___ SUPPLIED MATERIAL ___
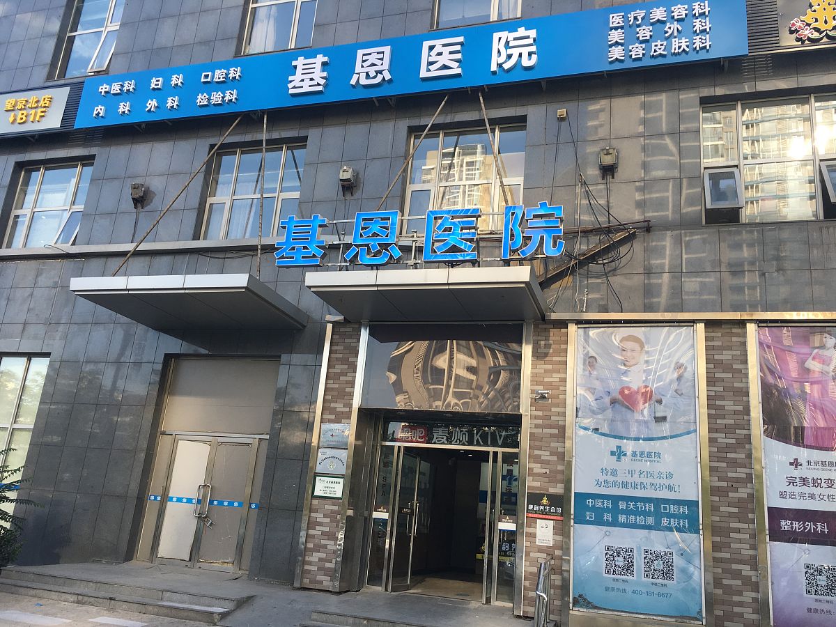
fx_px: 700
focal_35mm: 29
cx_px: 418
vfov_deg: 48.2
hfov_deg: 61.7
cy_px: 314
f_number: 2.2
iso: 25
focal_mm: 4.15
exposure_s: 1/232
___
___ SUPPLIED MATERIAL ___
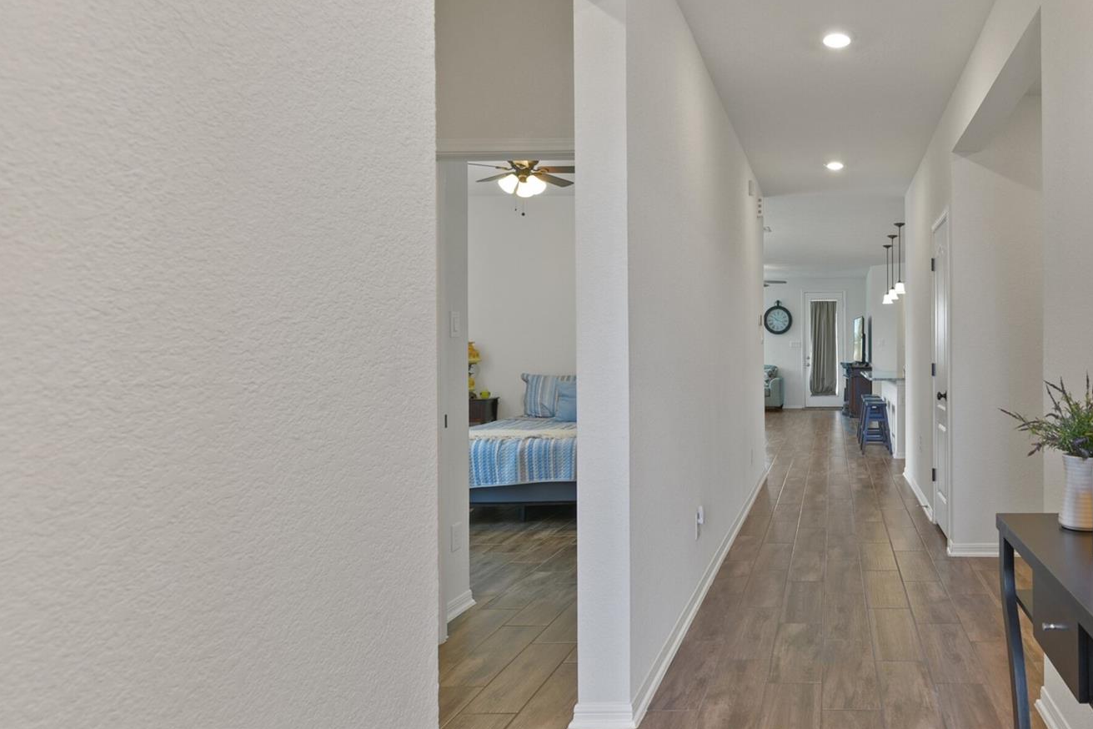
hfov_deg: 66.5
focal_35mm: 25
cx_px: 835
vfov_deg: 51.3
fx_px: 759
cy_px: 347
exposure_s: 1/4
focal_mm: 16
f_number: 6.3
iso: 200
___
___ SUPPLIED MATERIAL ___
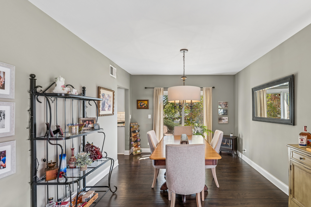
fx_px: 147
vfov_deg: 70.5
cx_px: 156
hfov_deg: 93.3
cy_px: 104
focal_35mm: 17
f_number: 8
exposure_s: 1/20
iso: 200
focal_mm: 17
___
ACTIVITY: Wherever the line holding "vfov_deg: 70.5" falls in the entries above, copy exactly from it through the line holding "focal_mm: 17", inclusive, and add nothing.

TASK RESULT:
vfov_deg: 70.5
cx_px: 156
hfov_deg: 93.3
cy_px: 104
focal_35mm: 17
f_number: 8
exposure_s: 1/20
iso: 200
focal_mm: 17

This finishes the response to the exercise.